The computing device 1200 may be connected to a mass storage device 1228 that provides non-volatile storage for the computer. The mass storage device 1228 may store system programs, application programs, other program modules, and data, which have been described in greater detail herein. The mass storage device 1228 may be connected to the computing device 1200 through a storage controller 1224 connected to the chipset 1206. The mass storage device 1228 may consist of one or more physical storage units. The mass storage device 1228 may comprise a management component 1210. A storage controller 1224 may interface with the physical storage units through a serial attached SCSI (SAS) interface, a serial advanced technology attachment (SATA) interface, a fiber channel (FC) interface, or other type of interface for physically connecting and transferring data between computers and physical storage units.

The computing device 1200 may store data on the mass storage device 1228 by transforming the physical state of the physical storage units to reflect the information being stored. The specific transformation of a physical state may depend on various factors and on different implementations of this description. Examples of such factors may include, but are not limited to, the technology used to implement the physical storage units and whether the mass storage device 1228 is characterized as primary or secondary storage and the like.

For example, the computing device 1200 may store information to the mass storage device 1228 by issuing instructions through a storage controller 1224 to alter the magnetic characteristics of a particular location within a magnetic disk drive unit, the reflective or refractive characteristics of a particular location in an optical storage unit, or the electrical characteristics of a particular capacitor, transistor, or other discrete component in a solid-state storage unit. Other transformations of physical media are possible without departing from the scope and spirit of the present description, with the foregoing examples provided only to facilitate this description. The computing device 1200 may further read information from the mass storage device 1228 by detecting the physical states or characteristics of one or more particular locations within the physical storage units.

In addition to the mass storage device 1228 described above, the computing device 1200 may have access to other computer-readable storage media to store and retrieve information, such as program modules, data structures, or other data. It should be appreciated by those skilled in the art that computer-readable storage media may be any available media that provides for the storage of non-transitory data and that may be accessed by the computing device 1200.

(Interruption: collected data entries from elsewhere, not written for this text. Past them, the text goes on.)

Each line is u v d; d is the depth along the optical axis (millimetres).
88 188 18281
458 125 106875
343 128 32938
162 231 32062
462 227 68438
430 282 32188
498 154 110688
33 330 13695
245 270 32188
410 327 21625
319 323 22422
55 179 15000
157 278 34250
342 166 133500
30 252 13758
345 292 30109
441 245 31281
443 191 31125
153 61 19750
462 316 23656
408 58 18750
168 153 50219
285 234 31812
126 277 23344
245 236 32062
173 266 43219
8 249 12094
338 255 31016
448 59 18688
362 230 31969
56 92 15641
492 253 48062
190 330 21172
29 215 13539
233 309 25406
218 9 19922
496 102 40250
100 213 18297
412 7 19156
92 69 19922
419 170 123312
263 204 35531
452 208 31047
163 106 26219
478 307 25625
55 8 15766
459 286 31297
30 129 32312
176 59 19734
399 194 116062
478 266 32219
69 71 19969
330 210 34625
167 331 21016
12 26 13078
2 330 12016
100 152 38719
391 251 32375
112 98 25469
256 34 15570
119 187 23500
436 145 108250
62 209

By way of example and not limitation, computer-readable storage media may include volatile and non-volatile, transitory computer-readable storage media and non-transitory computer-readable storage media, and removable and non-removable media implemented in any method or technology. Computer-readable storage media includes, but is not limited to, RAM, ROM, erasable programmable ROM (“EPROM”), electrically erasable programmable ROM (“EEPROM”), flash memory or other solid-state memory technology, compact disc ROM (“CD-ROM”), digital versatile disk (“DVD”), high definition DVD (“HD-DVD”), BLU-RAY, or other optical storage, magnetic cassettes, magnetic tape, magnetic disk storage, other magnetic storage devices, or any other medium that may be used to store the desired information in a non-transitory fashion.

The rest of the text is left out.